- Information provided:
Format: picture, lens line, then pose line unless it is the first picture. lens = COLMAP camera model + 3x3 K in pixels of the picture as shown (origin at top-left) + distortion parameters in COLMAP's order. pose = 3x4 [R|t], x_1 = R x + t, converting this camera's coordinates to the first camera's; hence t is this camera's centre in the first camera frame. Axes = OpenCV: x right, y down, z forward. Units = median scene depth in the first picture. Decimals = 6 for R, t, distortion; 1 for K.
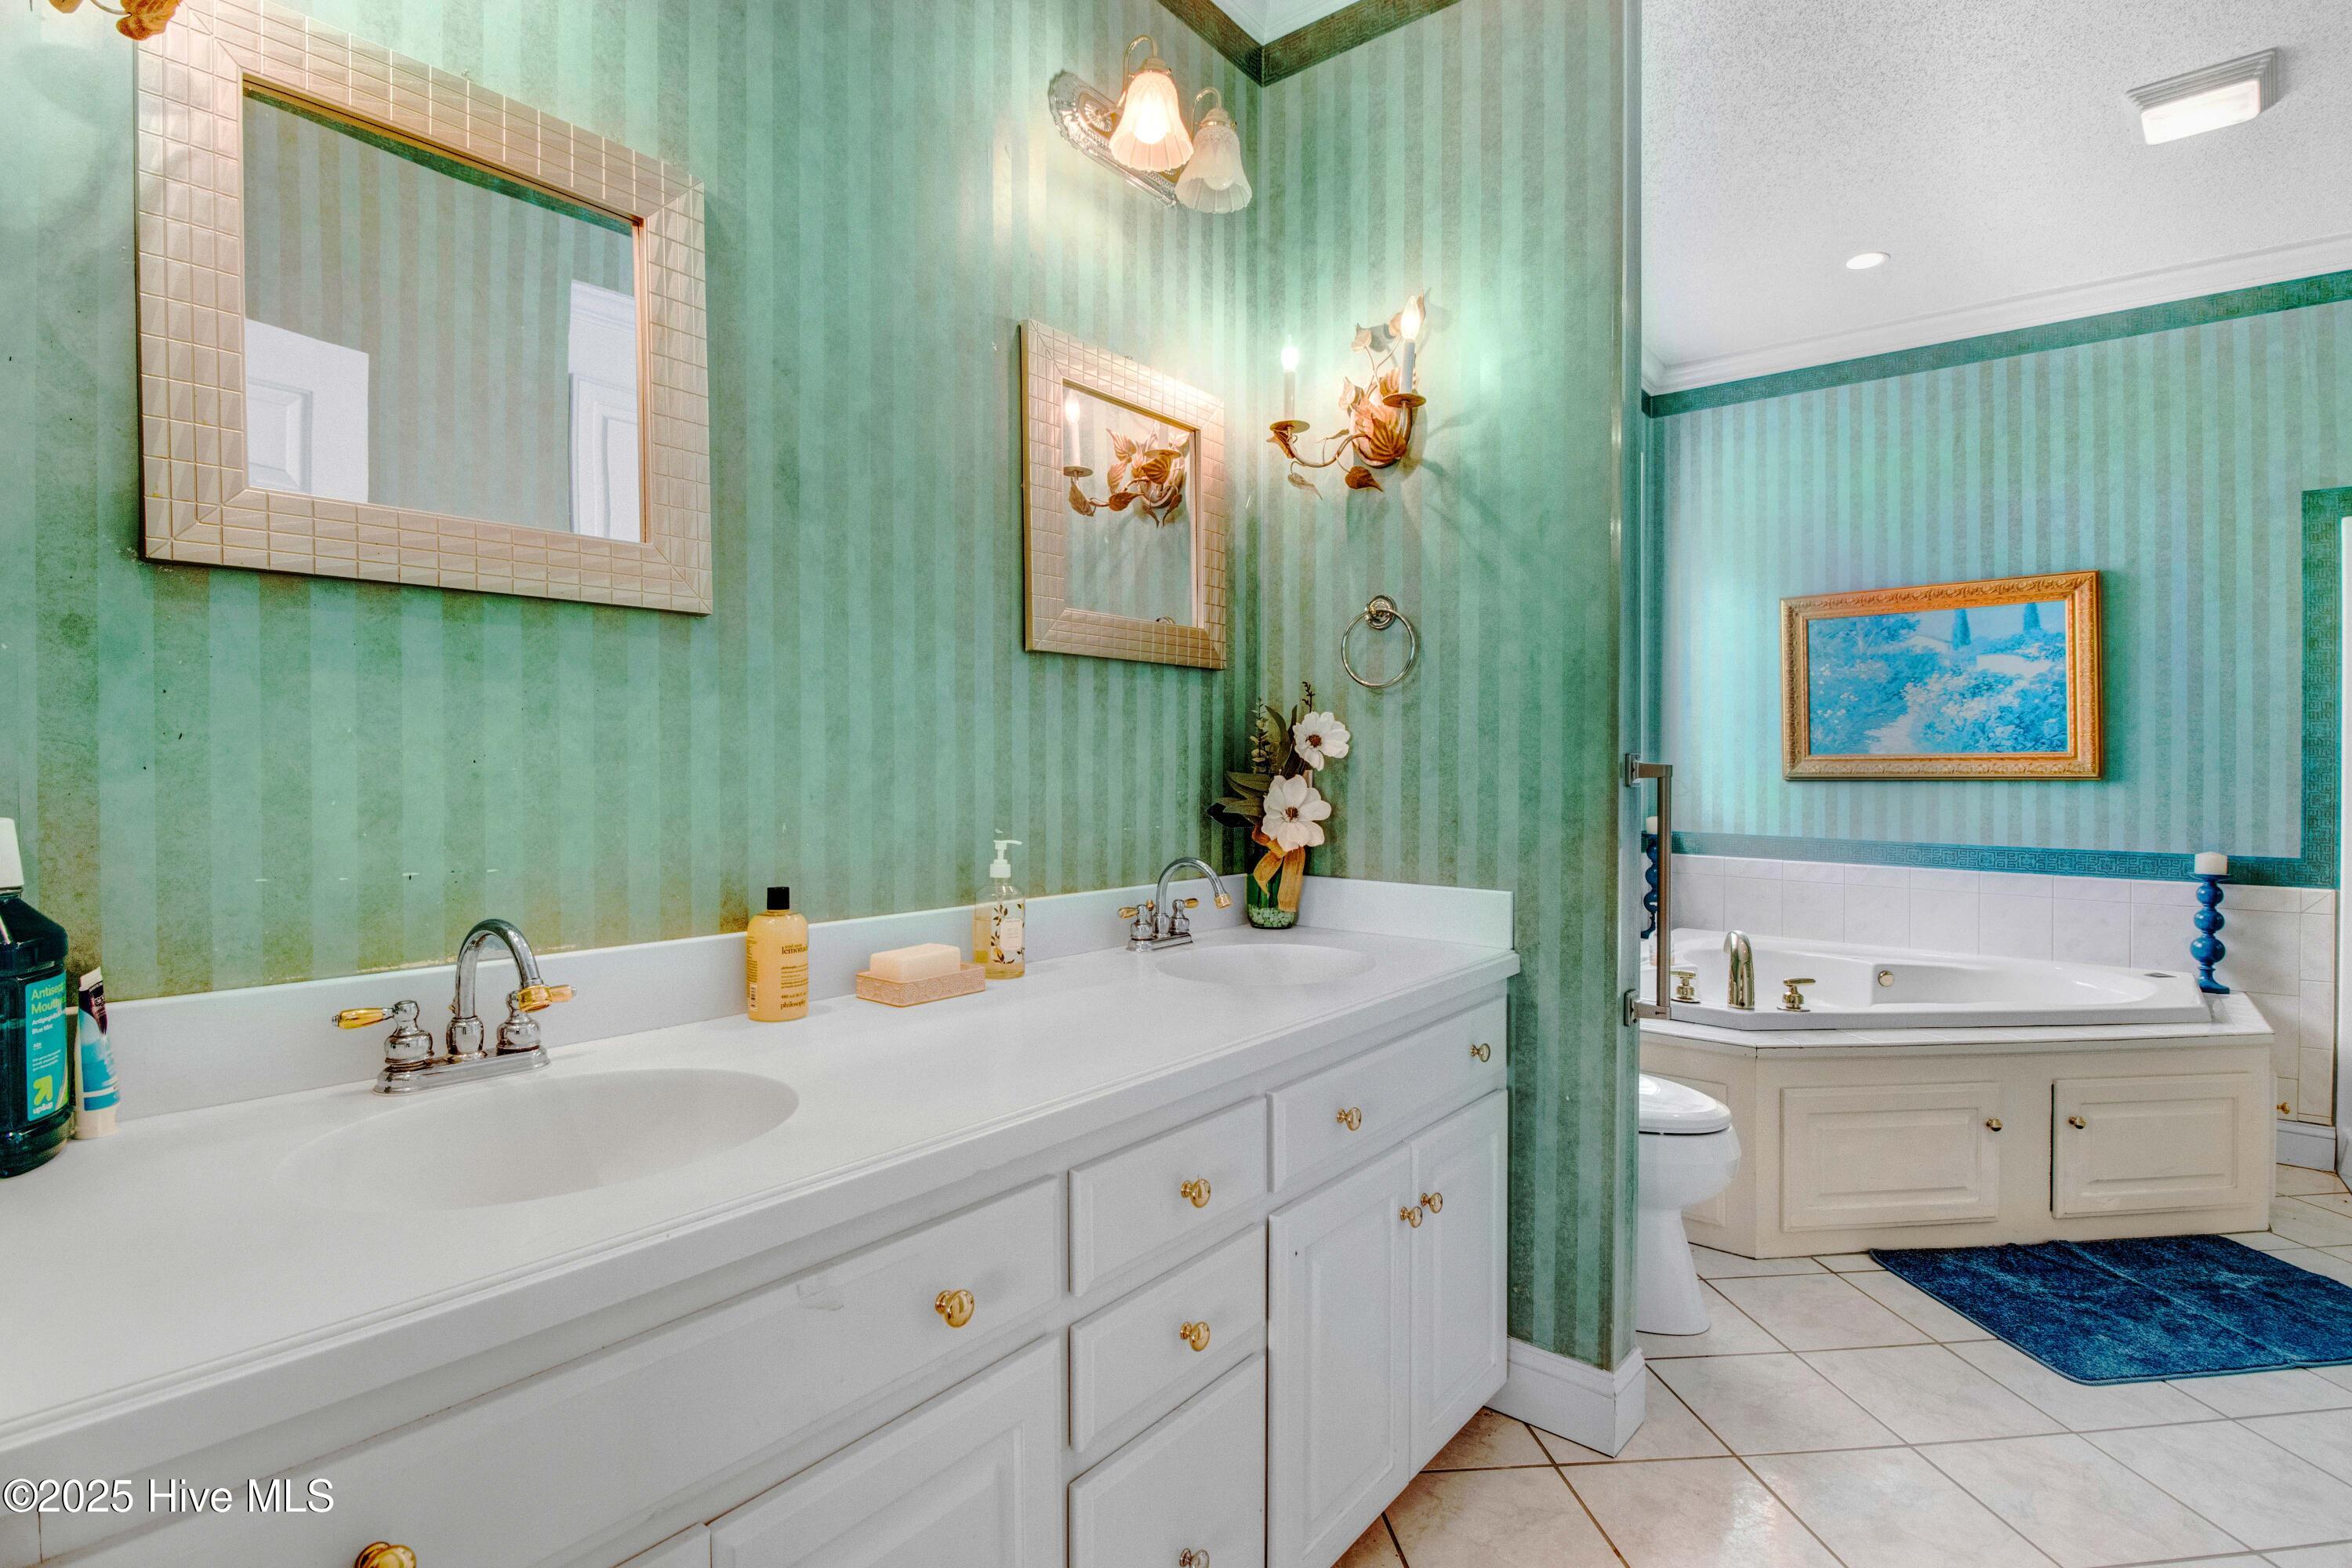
lens RADIAL K [[1127.3, 0, 1188.0], [0, 1127.3, 766.7], [0, 0, 1]] dist [-0.008125, -0.008424]
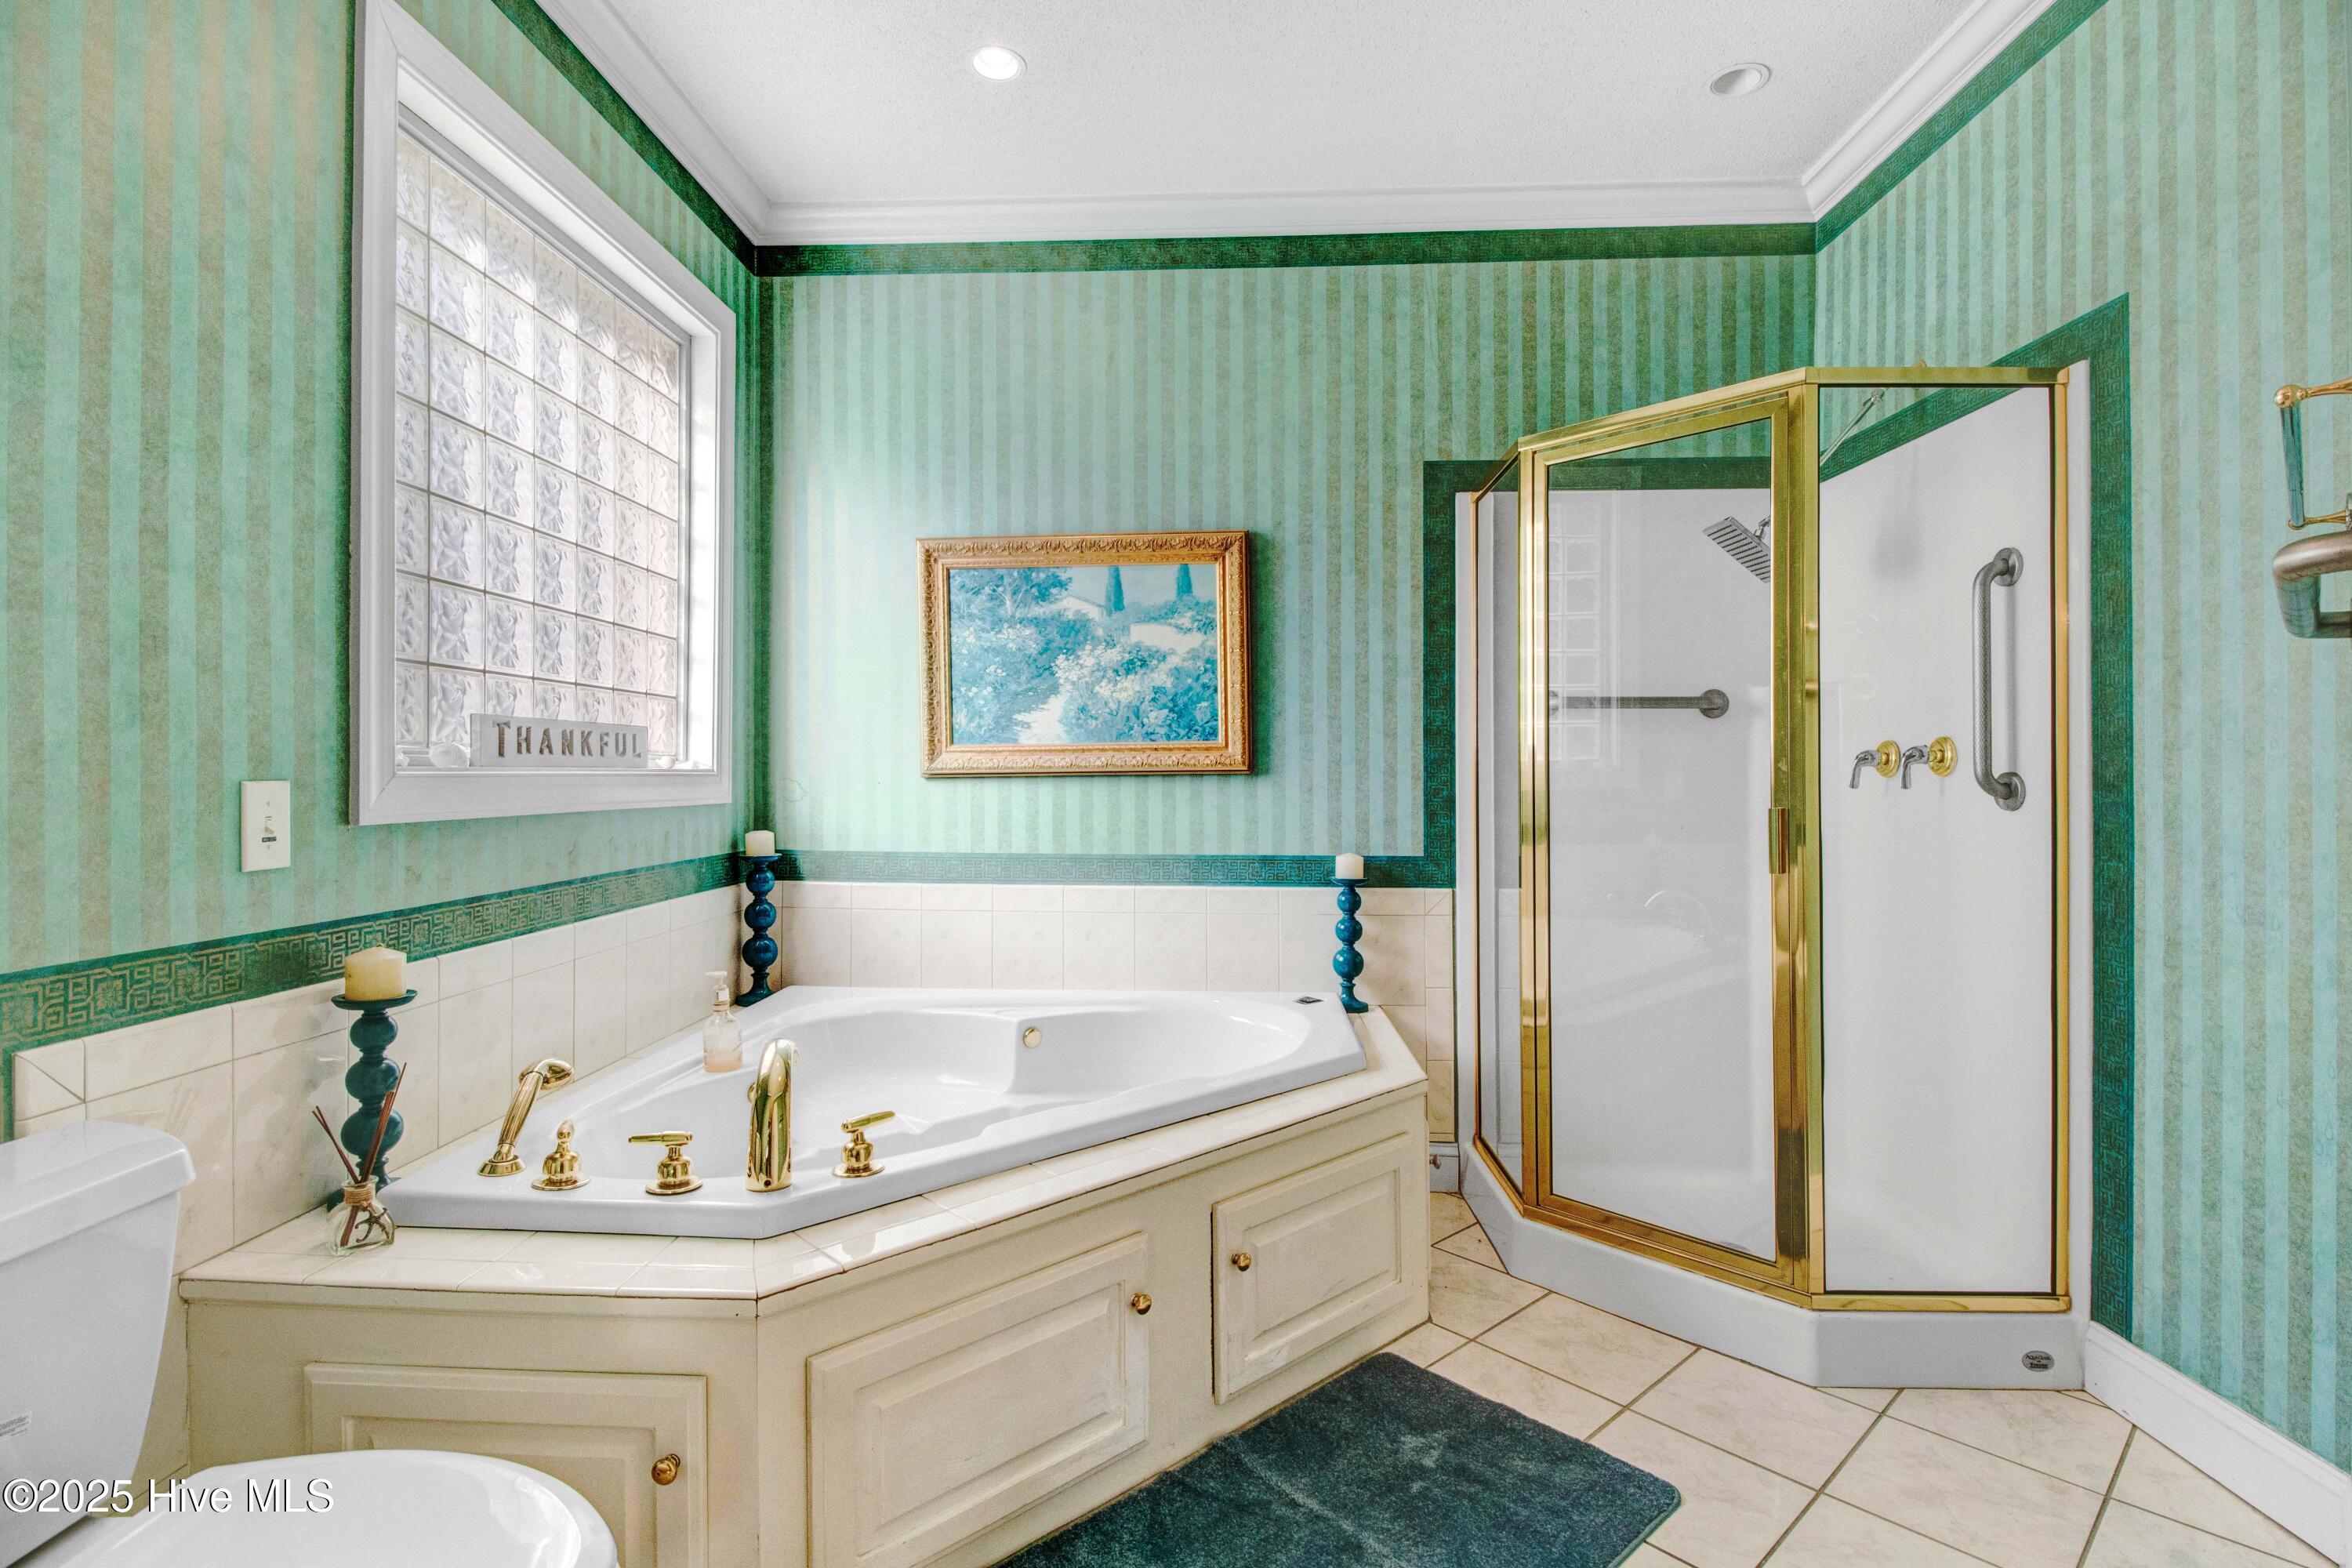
lens RADIAL K [[1127.3, 0, 1174.4], [0, 1127.3, 774.3], [0, 0, 1]] dist [-0.008125, -0.008424]
pose [[0.804206, -0.009400, 0.594277, 0.246879], [0.004548, 0.999943, 0.009661, 0.003613], [-0.594334, -0.005067, 0.804202, 0.327184]]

- What is being asked:
Reproduce every line of the material above without any changes, leaving the pictures out of your answer.

- Answer below:
Format: picture, lens line, then pose line unless it is the first picture. lens = COLMAP camera model + 3x3 K in pixels of the picture as shown (origin at top-left) + distortion parameters in COLMAP's order. pose = 3x4 [R|t], x_1 = R x + t, converting this camera's coordinates to the first camera's; hence t is this camera's centre in the first camera frame. Axes = OpenCV: x right, y down, z forward. Units = median scene depth in the first picture. Decimals = 6 for R, t, distortion; 1 for K.
lens RADIAL K [[1127.3, 0, 1188.0], [0, 1127.3, 766.7], [0, 0, 1]] dist [-0.008125, -0.008424]
lens RADIAL K [[1127.3, 0, 1174.4], [0, 1127.3, 774.3], [0, 0, 1]] dist [-0.008125, -0.008424]
pose [[0.804206, -0.009400, 0.594277, 0.246879], [0.004548, 0.999943, 0.009661, 0.003613], [-0.594334, -0.005067, 0.804202, 0.327184]]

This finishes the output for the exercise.